Project and resource quota
Platforms like Rancher, aims to simplify Kubernetes management by providing an intuitive interface and centralized management tasks (such as the role of the global layer of description).
As the previous article about the insider threat protection, Rancher contain "Project (Project)" a cluster management help to reduce the burden on resources to go beyond the namespace. In the Rancher, Project allows administrators to more namespaces are managed as a single entity. Therefore, Rancher resource quotas can be applied to Projects.
In the standard Kubernetes deployment, resource quotas can only be applied to individual namespaces. However, the administrator can not pass a single operation, while the quota applies to the namespace. After several resource quota must operate.
However, Rancher, administrators can apply to quota resources Project, and then spread to the quota for each namespace. Then, Kubernetes will use the native version of the resource quotas, the administrator to enforce restrictions. If administrators want to change the quota particular namespace, you can overwrite the previous quota.
Strengthen and optimize Kubernetes
Needless to say, Kubernetes has become the standard container arrangement, which also contributed to most of the cloud and virtualization vendors to provide infrastructure as a standard. However, the security issues associated with Kubernetes general lack of awareness of the environment, can cause a variety of components exposed to the network *** from inside and outside the cluster.
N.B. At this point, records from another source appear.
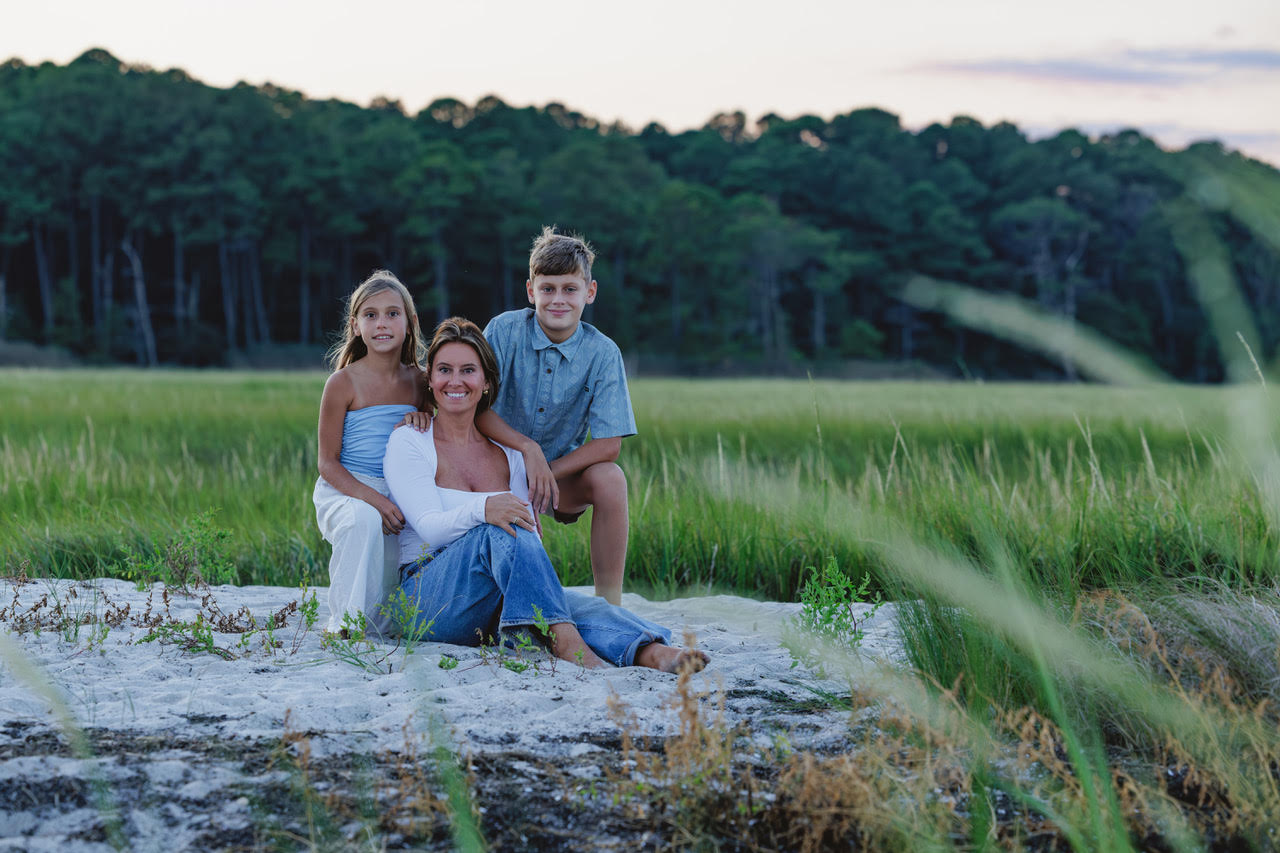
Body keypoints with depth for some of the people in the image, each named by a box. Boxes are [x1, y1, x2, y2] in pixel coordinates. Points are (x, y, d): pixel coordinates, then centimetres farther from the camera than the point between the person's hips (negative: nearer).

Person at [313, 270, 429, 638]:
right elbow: (328, 463, -8)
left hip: (398, 494, 5)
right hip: (343, 492, -5)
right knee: (364, 521, -39)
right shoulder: (344, 383, -8)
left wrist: (422, 418, -6)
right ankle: (346, 621, -23)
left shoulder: (417, 381, 6)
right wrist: (374, 500, -22)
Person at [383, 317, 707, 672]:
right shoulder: (408, 442, 1)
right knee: (499, 531, -33)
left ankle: (654, 653, -56)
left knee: (584, 606, -28)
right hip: (427, 598, -4)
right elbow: (429, 527, -13)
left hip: (499, 603, 4)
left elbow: (530, 534, 10)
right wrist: (480, 510, -34)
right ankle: (566, 642, -47)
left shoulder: (507, 453, 15)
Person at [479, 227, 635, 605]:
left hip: (564, 474, 1)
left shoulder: (603, 354, -10)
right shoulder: (505, 330, -11)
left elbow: (608, 445, -14)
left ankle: (608, 604, -20)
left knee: (609, 478, -29)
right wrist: (528, 448, -26)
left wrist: (546, 473, -23)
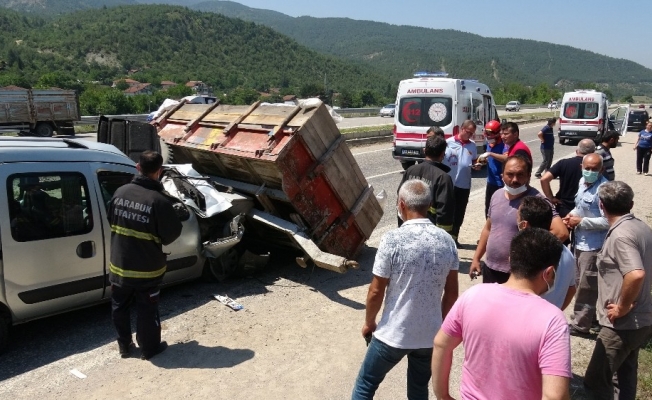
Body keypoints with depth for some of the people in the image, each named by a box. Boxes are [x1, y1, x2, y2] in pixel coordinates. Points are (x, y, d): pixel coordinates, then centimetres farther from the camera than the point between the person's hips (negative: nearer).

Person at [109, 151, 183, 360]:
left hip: (119, 265, 4)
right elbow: (172, 233, -12)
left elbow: (111, 221, 8)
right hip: (147, 269, -4)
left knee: (120, 307, 22)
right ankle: (149, 348, 28)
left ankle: (124, 345, 37)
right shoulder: (159, 201, -22)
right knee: (147, 311, 13)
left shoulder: (120, 192, -7)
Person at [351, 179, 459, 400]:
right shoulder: (447, 240, -6)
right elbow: (451, 293, 2)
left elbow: (376, 292, -14)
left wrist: (369, 322, 3)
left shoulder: (392, 240, -20)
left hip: (393, 334, -4)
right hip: (430, 334, 4)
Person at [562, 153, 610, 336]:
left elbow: (607, 221, -26)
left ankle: (580, 324, 16)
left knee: (586, 287, 3)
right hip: (581, 242, 10)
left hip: (593, 246, -10)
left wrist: (581, 221, -20)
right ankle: (589, 317, 41)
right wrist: (572, 214, 1)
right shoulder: (583, 181, 6)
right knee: (581, 283, 23)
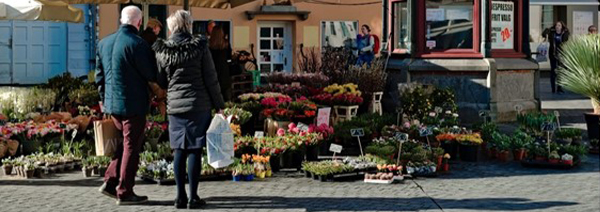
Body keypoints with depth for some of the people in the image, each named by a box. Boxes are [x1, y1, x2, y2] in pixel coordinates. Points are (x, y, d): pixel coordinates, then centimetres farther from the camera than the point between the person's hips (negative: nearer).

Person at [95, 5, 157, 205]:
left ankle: (111, 181, 18)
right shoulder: (137, 44, -17)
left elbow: (99, 75, 13)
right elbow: (152, 75, -13)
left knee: (125, 142, 22)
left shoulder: (104, 43, 6)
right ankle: (124, 192, 8)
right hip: (133, 104, -7)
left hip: (111, 103, 7)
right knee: (131, 147, 3)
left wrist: (103, 99, 23)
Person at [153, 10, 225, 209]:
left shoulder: (162, 50, 1)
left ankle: (180, 196, 9)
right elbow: (210, 78, -5)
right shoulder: (200, 46, -7)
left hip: (175, 105, 3)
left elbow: (160, 82, 8)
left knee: (180, 150, 8)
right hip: (199, 105, -3)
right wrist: (219, 104, 3)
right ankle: (193, 197, 2)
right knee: (195, 150, 1)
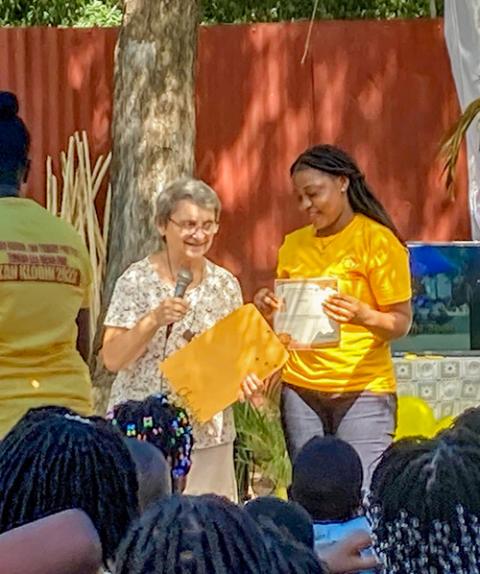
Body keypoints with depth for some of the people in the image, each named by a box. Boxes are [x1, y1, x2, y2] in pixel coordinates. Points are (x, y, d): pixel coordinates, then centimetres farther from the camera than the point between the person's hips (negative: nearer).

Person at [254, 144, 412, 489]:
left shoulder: (378, 240, -4)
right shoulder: (294, 244, 11)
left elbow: (401, 323, -6)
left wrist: (364, 316, -26)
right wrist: (268, 306, -2)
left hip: (363, 390, -4)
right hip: (301, 387, 5)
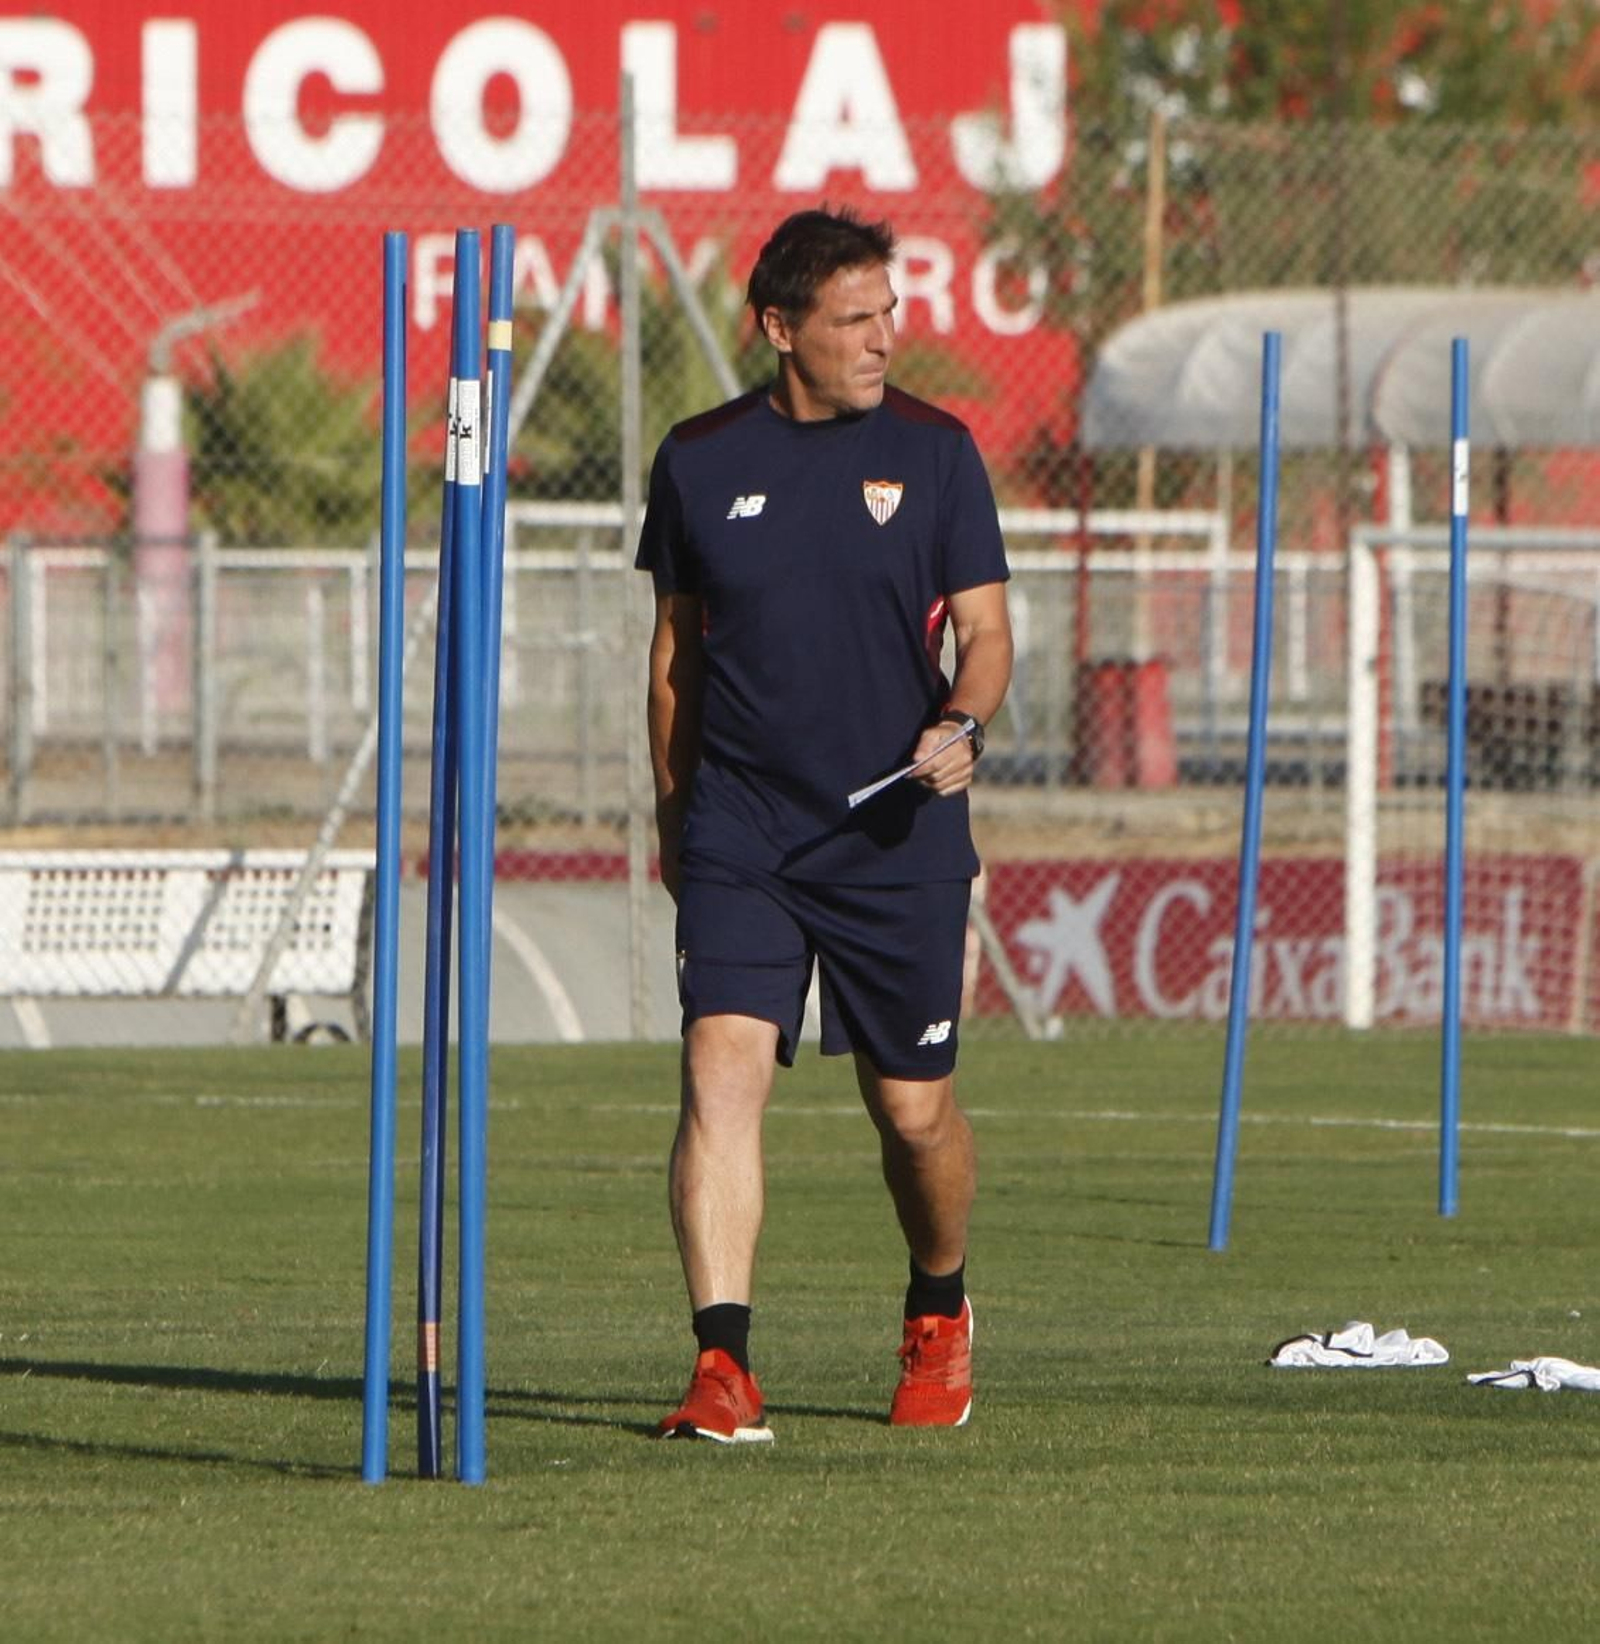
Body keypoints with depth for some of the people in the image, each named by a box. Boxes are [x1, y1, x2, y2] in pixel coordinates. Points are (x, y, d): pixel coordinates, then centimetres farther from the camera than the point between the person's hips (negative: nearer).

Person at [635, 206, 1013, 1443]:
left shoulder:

On two of this article series provides some practical steps to tell you how to use Kubernetes function and container management solutions (such as Rancher), to strengthen Kubernetes guard against external and internal network threats. Enterprises should verify protection Kubernetes API accessible from the outside through role-based access control (RBAC) and a strong identity. For internal personnel protection, since the multi-user Kubernetes cluster, so the need to protect the tissue by cross-communication RBAC, and logical isolation NetworkPolicies.
In order to prevent other tenants monopoly CPU, memory, storage, and other resources which dragged down the performance of the entire cluster, Kubernetes provide resource constraints and quotas and other functions, operation and maintenance team to help manage and optimize resource utilization Kubernetes function. Finally, in addition to the default settings available, the industry there are some very effective tool to help users manage and protect Kubernetes complete cluster. For example platforms like Rancher is a highly optimized container management solution specifically designed for deploying multiple clusters into production of tissue building, business users can more easily manage and Kubernetes throughout the operation. It protects from external cluster Kubernetes *** threats, hidden inside even noisy neighbor.